In spite of the challenges and limitations related to the intrinsic complexity of OC itself and of its current experimental models, there is no doubt that our knowledge on such an elusive biological entity as OCSC has made tremendous progress over the last few years. The clinical utility of this knowledge, which has started to emerge at least in the context of prognosis and prediction of response to chemotherapy, will hopefully become clearer when translated into novel therapeutic approaches. However, the future research effort towards such a challenging objective will have to take into account, in primis, the heterogeneity of OC. One can envision that, in view of OCSC-based precision medicine, it will be necessary to develop appropriate OCSC models that are specific not only for a given OC variant, but even for the individual patient. Along the same line, an appropriate design of clinical trials addressing OCSC-related questions should incorporate the high heterogeneity of the disease with regard to OCSC markers (even the most common markers are found in only <40% tumors), which would impose a careful selection of the right patient cohorts. In addition, monitoring OCSC in the course of clinical trials should entail longitudinal biopsies, while most translational studies in OC focus on the primary tumor. Indeed, OCSC are supposed to account for a very small subpopulation in the primary tumor but should enrich in recurrent disease, both because of their expansion to fuel the relapse and because of the possible selection of drug-resistant OCSC after the first-line treatment.

The successful elimination of OCSC would have tremendous implications for the clinical management of patients.
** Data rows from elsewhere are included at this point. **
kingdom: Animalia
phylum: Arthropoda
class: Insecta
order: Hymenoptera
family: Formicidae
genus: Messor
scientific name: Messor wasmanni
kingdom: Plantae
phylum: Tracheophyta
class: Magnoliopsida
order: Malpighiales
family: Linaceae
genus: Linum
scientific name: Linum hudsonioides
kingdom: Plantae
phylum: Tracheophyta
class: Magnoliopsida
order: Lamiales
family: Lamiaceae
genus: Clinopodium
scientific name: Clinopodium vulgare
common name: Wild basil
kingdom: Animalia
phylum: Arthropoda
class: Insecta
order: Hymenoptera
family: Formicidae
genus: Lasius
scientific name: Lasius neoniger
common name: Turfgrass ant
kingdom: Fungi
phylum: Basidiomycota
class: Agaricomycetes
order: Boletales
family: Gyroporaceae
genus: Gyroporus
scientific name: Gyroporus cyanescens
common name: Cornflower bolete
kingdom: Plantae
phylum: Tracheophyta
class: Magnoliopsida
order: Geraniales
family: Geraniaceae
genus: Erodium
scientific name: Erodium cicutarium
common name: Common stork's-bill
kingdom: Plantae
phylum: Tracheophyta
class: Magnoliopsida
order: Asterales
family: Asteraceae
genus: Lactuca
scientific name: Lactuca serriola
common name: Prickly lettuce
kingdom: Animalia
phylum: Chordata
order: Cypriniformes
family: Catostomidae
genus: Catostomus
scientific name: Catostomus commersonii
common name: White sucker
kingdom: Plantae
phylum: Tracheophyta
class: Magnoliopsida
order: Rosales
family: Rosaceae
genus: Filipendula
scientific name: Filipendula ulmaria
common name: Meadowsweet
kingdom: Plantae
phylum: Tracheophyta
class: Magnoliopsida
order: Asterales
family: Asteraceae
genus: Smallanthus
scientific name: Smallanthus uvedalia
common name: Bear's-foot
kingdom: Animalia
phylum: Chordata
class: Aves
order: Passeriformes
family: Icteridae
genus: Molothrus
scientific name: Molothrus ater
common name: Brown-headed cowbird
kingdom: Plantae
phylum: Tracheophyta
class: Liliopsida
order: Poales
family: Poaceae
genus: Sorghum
Indeed, it would offer the unprecedented chance of targeting the driving force of disease dissemination and recurrence while, at the same time, removing the major cause of tumor resistance to conventional chemotherapy. This makes the combination of classical treatments and OCSC-based therapies a very attractive and promising strategy towards the eradication of OC, with the potential to impact significantly the outcome of OC patients, an objective that we basically failed to accomplish in the last 40 years.